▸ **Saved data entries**
----
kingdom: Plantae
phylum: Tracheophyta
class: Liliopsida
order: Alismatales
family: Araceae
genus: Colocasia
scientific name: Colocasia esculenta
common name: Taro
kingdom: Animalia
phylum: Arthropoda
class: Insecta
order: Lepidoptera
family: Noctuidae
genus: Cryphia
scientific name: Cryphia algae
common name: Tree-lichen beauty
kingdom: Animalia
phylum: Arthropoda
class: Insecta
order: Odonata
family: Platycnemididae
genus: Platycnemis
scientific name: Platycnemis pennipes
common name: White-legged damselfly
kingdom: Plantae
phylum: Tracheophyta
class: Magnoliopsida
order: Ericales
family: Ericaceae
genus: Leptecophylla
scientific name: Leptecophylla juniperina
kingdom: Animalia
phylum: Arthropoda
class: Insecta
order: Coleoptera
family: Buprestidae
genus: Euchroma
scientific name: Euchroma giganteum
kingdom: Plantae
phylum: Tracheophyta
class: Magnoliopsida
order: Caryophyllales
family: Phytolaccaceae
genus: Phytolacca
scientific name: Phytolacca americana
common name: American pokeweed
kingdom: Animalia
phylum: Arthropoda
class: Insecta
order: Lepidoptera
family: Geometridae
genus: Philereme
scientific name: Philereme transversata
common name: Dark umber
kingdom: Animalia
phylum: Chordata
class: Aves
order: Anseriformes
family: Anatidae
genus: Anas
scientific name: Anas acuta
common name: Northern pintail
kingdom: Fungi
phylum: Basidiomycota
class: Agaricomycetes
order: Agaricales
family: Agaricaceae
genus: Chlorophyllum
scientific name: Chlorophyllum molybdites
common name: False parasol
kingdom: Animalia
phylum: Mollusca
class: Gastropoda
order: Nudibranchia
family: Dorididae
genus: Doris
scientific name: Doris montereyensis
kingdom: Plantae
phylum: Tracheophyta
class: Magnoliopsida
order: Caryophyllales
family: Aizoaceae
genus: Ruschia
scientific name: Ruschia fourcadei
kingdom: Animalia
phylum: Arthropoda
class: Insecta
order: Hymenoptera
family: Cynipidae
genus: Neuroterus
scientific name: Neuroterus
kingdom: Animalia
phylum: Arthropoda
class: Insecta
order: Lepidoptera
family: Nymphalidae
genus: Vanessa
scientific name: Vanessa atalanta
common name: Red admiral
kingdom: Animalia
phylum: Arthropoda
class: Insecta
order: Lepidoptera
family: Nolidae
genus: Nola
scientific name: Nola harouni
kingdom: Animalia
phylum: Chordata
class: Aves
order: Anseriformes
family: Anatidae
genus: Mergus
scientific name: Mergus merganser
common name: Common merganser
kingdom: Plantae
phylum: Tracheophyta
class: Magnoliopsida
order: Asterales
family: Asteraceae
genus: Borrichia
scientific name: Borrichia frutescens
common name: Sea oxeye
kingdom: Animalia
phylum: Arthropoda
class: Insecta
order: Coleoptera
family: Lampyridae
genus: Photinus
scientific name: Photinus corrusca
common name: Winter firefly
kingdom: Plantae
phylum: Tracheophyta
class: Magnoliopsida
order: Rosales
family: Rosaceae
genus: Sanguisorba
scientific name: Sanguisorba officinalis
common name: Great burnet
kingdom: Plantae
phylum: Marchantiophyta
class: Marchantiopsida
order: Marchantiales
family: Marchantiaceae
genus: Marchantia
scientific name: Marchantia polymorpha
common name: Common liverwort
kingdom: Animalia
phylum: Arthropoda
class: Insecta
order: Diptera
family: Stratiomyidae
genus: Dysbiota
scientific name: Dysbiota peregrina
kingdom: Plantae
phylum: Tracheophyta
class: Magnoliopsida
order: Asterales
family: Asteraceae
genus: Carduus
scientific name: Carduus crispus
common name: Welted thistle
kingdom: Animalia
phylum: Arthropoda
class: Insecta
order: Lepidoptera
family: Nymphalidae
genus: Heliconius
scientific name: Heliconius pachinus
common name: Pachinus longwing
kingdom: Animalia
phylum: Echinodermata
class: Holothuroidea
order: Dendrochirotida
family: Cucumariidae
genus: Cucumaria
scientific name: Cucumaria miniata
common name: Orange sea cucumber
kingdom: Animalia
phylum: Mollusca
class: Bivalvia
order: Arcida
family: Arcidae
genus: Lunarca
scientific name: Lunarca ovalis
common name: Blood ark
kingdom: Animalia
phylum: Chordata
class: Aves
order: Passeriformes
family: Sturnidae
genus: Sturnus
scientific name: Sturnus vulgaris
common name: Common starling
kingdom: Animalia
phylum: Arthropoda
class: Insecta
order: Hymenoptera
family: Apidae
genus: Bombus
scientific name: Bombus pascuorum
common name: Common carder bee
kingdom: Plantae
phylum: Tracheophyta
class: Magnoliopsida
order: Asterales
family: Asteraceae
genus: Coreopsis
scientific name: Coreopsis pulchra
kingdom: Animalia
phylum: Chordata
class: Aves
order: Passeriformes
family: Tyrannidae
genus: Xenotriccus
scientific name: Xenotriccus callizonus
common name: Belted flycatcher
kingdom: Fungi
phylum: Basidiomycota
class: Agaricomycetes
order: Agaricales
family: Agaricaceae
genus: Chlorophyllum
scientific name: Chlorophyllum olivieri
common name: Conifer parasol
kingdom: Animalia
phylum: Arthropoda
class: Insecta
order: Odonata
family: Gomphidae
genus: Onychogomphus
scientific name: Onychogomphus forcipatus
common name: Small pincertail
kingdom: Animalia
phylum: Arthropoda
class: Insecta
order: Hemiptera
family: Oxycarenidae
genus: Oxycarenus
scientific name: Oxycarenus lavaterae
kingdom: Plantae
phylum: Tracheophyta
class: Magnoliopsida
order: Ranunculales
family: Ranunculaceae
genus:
----
▸ **PROBLEM DETAILS**
Reproduce the lines between the line holding "common name: Dark umber" and the line holding "class: Gastropoda", inclusive, swapping "phylum" for "division" and leaving everything else unchanged.

▸ **SOLVED PROBLEM**
common name: Dark umber
kingdom: Animalia
division: Chordata
class: Aves
order: Anseriformes
family: Anatidae
genus: Anas
scientific name: Anas acuta
common name: Northern pintail
kingdom: Fungi
division: Basidiomycota
class: Agaricomycetes
order: Agaricales
family: Agaricaceae
genus: Chlorophyllum
scientific name: Chlorophyllum molybdites
common name: False parasol
kingdom: Animalia
division: Mollusca
class: Gastropoda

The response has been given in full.